In the records below, which lines include "middle"? Copy them.

Dataset excerpts

──────

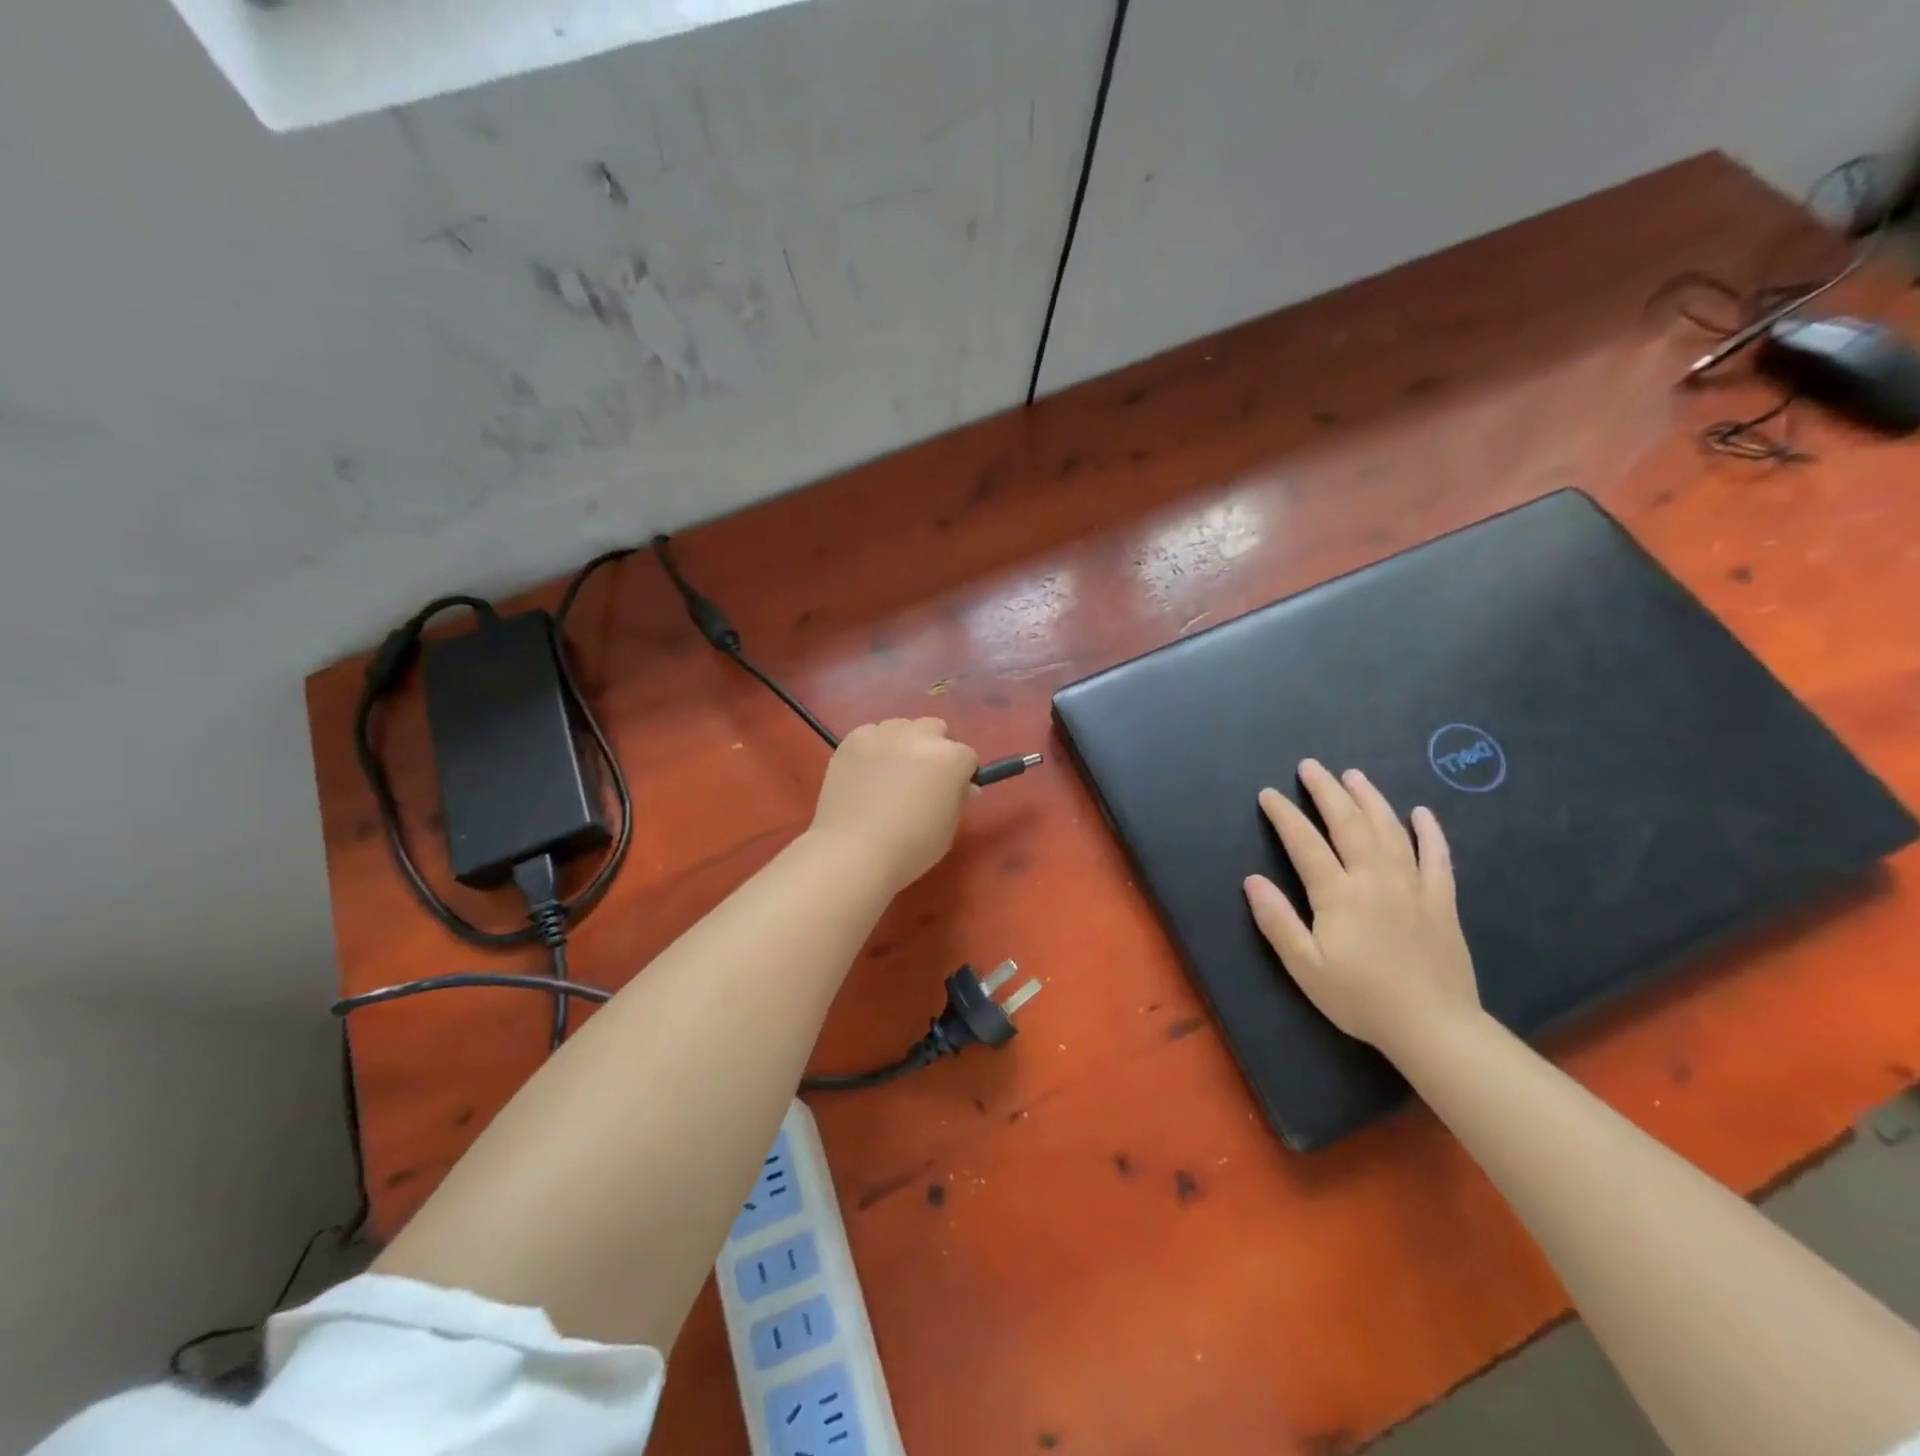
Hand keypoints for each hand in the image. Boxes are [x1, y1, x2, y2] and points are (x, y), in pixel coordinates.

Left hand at [809, 719, 979, 893]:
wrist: (853, 851)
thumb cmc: (910, 848)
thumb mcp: (948, 829)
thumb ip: (957, 799)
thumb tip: (963, 787)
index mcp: (952, 758)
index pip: (966, 757)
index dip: (959, 776)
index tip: (949, 794)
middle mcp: (920, 736)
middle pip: (935, 729)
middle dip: (933, 749)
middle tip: (920, 779)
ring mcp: (883, 734)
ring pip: (901, 727)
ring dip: (902, 744)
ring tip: (888, 774)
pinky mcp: (853, 739)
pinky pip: (870, 734)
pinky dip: (873, 748)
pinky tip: (864, 773)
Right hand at [1243, 759, 1479, 1061]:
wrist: (1434, 1027)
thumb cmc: (1360, 998)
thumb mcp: (1305, 967)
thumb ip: (1277, 921)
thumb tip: (1252, 880)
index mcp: (1339, 894)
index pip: (1305, 843)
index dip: (1285, 815)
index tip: (1269, 794)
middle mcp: (1375, 879)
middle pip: (1349, 824)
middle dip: (1326, 792)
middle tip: (1311, 766)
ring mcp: (1413, 887)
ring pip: (1390, 830)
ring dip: (1370, 799)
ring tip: (1353, 776)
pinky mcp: (1441, 901)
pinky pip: (1437, 857)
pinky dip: (1429, 832)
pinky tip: (1421, 813)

──────

ANSWER SPACE —
middle mcp: (920, 736)
middle pip: (935, 729)
middle dip: (933, 749)
middle tip: (920, 779)
middle mcp: (1375, 879)
middle pip: (1349, 824)
middle dip: (1326, 792)
middle tip: (1311, 766)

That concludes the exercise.